Em mais de 250 obras de cerca de cem artistas, todas produzidas no Brasil, Glória Ferreira apresenta os diversos caminhos que a arte tomou a partir dos anos 60. A mostra encerra o ciclo que já havia analisado outros três momentos da produção nacional no instituto: "Pincelada Pintura e Método" (anos 50), "Geração da Virada" (anos 00) e "Modernos, Pós-Modernos etc." (anos 80 e 90). "A arte contemporânea surge, nos anos 70, colocando em questão o próprio valor da arte; o que se vê nesta exposição é o exercício dessa experiência", diz a curadora.
"Quebra" de limites
Por isso, grande parte dos trabalhos aborda questões intrínsecas ao próprio fazer artístico, como a noção de representação, por exemplo. Entre elas, está uma instalação pouco conhecida de Cildo Meireles, composta por 12 balanças, cada uma com um saco de tamanho diferente, todas apontando para o mesmo peso.
Não que o fazer artístico não tenha sido também uma questão para os modernos, afinal Picasso, com o cubismo, ou Mondrian, com a arte abstrata, só para citar dois casos, estavam também abordando a noção de como e se a arte pode representar algo. Entretanto, na opinião de Glória Ferreira, o que se viu anos 70 foi um passo mais radical: "Enquanto os modernos expandem os limites da arte, os contemporâneos quebram todos esse limites".

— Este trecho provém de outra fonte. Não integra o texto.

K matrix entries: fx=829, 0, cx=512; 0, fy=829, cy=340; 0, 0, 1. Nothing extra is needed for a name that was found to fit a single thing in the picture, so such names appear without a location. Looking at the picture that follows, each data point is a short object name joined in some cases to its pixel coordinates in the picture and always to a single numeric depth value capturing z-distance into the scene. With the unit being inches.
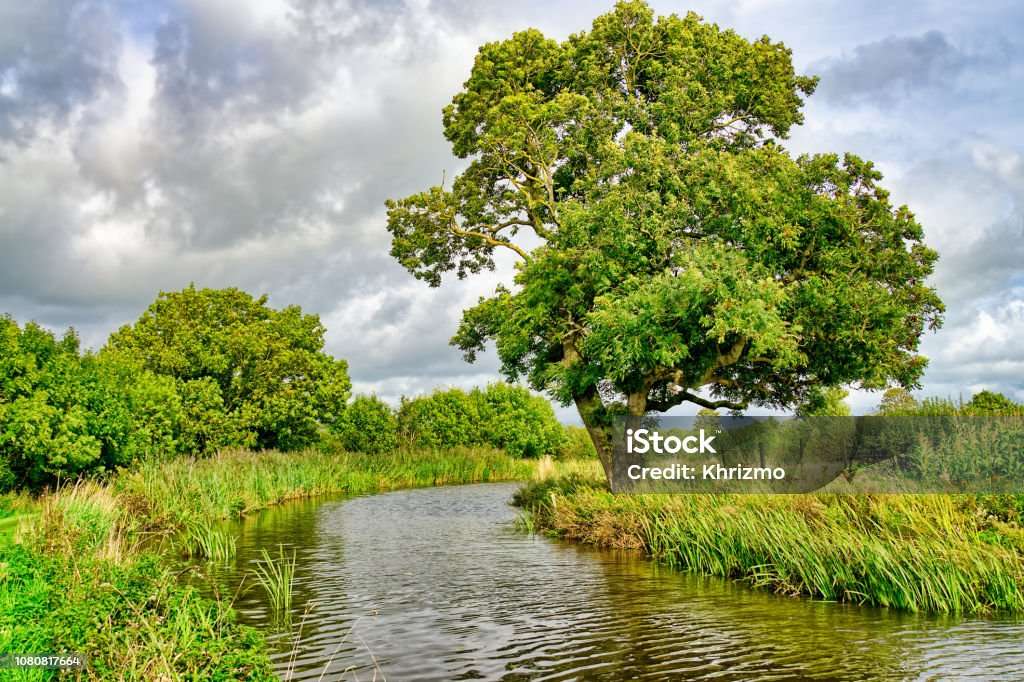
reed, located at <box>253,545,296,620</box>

Entre as situações que apontam para o fim dessas fronteiras, os objetos relacionais de Lygia Clark serão vistos no ambiente onde a própria artista os utilizava, ou seja, em seu consultório, que é remontado para a mostra. Essas experiências radicais, criadas para expandir a noção de arte, não perdem seu sentido quando institucionalizadas?
"Há uma absorção pelas instituições, mas as próprias instituições tiveram que se alterar, hoje artistas podem quebrar paredes, ou, como no caso do consultório, as pessoas vão ficar deitadas, se esfregando no sofá", diz Ferreira.
Quando se fala em Lygia Clark, Hélio Oiticica também é citação obrigatória. Na mostra, ele aparece com um trabalho da série "Quasi cinemas", chamado "Helena Inventa Ângela Maria", um projeto não-realizado.
Na mostra "Arte Como Questão", eles são apenas mais dois artistas entre os que buscavam vincular arte e vida, um dos temas essenciais daquele momento. "Essa era uma questão daquela época, graças aos movimentos jovens, que questionavam os parâmetros institucionais e levavam o cotidiano para uma dimensão política", afirma a curadora.
Além de obras, a exposição reúne um grande número de publicações, nas quais artistas assumem o papel de críticos, rompendo, também aí, alguns limites tradicionais.